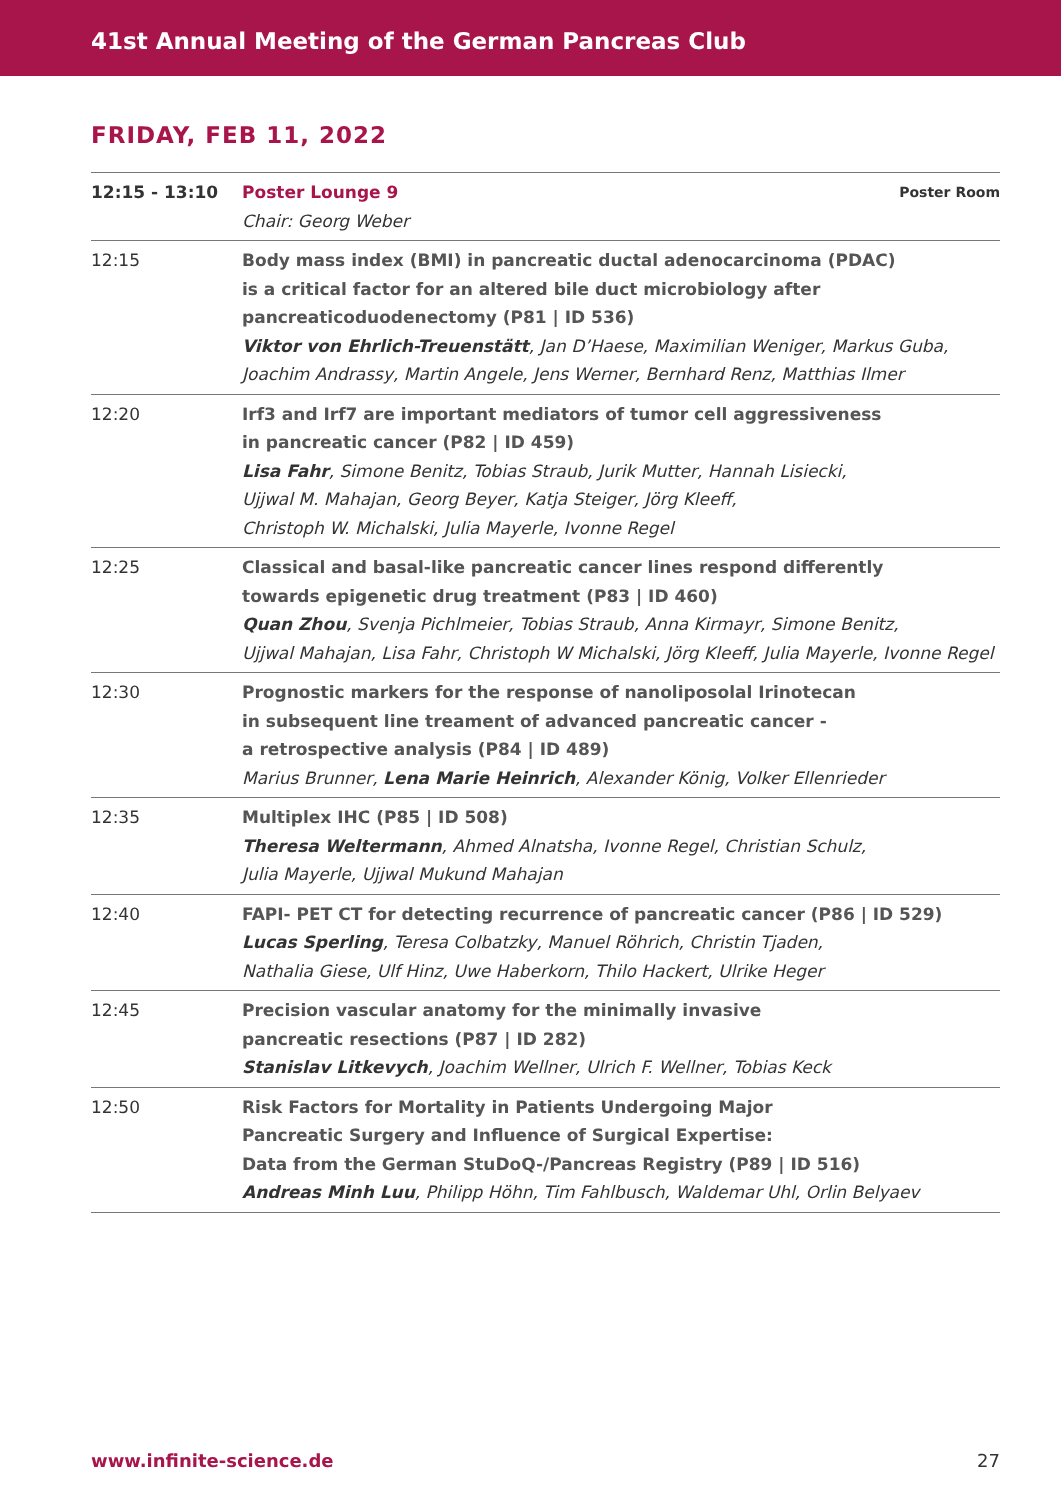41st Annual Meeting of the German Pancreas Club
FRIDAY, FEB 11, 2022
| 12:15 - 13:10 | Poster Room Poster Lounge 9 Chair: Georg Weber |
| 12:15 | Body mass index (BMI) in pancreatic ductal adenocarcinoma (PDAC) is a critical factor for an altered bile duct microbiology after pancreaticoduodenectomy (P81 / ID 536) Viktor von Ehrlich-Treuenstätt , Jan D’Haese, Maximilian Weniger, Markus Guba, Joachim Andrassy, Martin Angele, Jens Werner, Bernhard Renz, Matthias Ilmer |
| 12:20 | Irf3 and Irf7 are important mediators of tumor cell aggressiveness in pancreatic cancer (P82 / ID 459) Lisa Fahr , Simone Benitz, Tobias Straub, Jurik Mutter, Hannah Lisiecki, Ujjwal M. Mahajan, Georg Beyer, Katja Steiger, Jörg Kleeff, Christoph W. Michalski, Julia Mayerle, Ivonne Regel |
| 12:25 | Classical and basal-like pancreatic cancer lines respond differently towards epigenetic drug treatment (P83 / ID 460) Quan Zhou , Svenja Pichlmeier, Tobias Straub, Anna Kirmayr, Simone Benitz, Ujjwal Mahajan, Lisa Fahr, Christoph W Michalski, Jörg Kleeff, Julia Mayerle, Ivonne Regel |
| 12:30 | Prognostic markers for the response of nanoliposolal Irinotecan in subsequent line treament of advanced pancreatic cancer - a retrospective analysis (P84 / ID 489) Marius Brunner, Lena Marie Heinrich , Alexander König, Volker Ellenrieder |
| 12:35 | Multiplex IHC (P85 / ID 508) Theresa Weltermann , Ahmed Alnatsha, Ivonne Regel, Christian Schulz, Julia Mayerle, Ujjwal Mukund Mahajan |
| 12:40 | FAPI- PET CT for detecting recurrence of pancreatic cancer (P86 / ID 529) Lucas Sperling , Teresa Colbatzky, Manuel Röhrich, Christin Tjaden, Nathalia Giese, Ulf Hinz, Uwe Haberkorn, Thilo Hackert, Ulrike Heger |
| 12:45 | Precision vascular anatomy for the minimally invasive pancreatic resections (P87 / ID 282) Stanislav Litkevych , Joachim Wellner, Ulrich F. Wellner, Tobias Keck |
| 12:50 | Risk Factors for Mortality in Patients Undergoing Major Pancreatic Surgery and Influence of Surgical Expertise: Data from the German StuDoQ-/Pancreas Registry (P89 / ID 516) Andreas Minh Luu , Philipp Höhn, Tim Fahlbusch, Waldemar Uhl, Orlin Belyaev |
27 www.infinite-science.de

□ □ □ □

(PROBLEM)
Return every record exactly. Pictures stay out.

(RESULT FOR THIS TASK)
41st Annual Meeting of the German Pancreas Club
FRIDAY, FEB 11, 2022
| 12:15 - 13:10 | Poster Room Poster Lounge 9 Chair: Georg Weber |
| 12:15 | Body mass index (BMI) in pancreatic ductal adenocarcinoma (PDAC) is a critical factor for an altered bile duct microbiology after pancreaticoduodenectomy (P81 / ID 536) Viktor von Ehrlich-Treuenstätt , Jan D’Haese, Maximilian Weniger, Markus Guba, Joachim Andrassy, Martin Angele, Jens Werner, Bernhard Renz, Matthias Ilmer |
| 12:20 | Irf3 and Irf7 are important mediators of tumor cell aggressiveness in pancreatic cancer (P82 / ID 459) Lisa Fahr , Simone Benitz, Tobias Straub, Jurik Mutter, Hannah Lisiecki, Ujjwal M. Mahajan, Georg Beyer, Katja Steiger, Jörg Kleeff, Christoph W. Michalski, Julia Mayerle, Ivonne Regel |
| 12:25 | Classical and basal-like pancreatic cancer lines respond differently towards epigenetic drug treatment (P83 / ID 460) Quan Zhou , Svenja Pichlmeier, Tobias Straub, Anna Kirmayr, Simone Benitz, Ujjwal Mahajan, Lisa Fahr, Christoph W Michalski, Jörg Kleeff, Julia Mayerle, Ivonne Regel |
| 12:30 | Prognostic markers for the response of nanoliposolal Irinotecan in subsequent line treament of advanced pancreatic cancer - a retrospective analysis (P84 / ID 489) Marius Brunner, Lena Marie Heinrich , Alexander König, Volker Ellenrieder |
| 12:35 | Multiplex IHC (P85 / ID 508) Theresa Weltermann , Ahmed Alnatsha, Ivonne Regel, Christian Schulz, Julia Mayerle, Ujjwal Mukund Mahajan |
| 12:40 | FAPI- PET CT for detecting recurrence of pancreatic cancer (P86 / ID 529) Lucas Sperling , Teresa Colbatzky, Manuel Röhrich, Christin Tjaden, Nathalia Giese, Ulf Hinz, Uwe Haberkorn, Thilo Hackert, Ulrike Heger |
| 12:45 | Precision vascular anatomy for the minimally invasive pancreatic resections (P87 / ID 282) Stanislav Litkevych , Joachim Wellner, Ulrich F. Wellner, Tobias Keck |
| 12:50 | Risk Factors for Mortality in Patients Undergoing Major Pancreatic Surgery and Influence of Surgical Expertise: Data from the German StuDoQ-/Pancreas Registry (P89 / ID 516) Andreas Minh Luu , Philipp Höhn, Tim Fahlbusch, Waldemar Uhl, Orlin Belyaev |
27 www.infinite-science.de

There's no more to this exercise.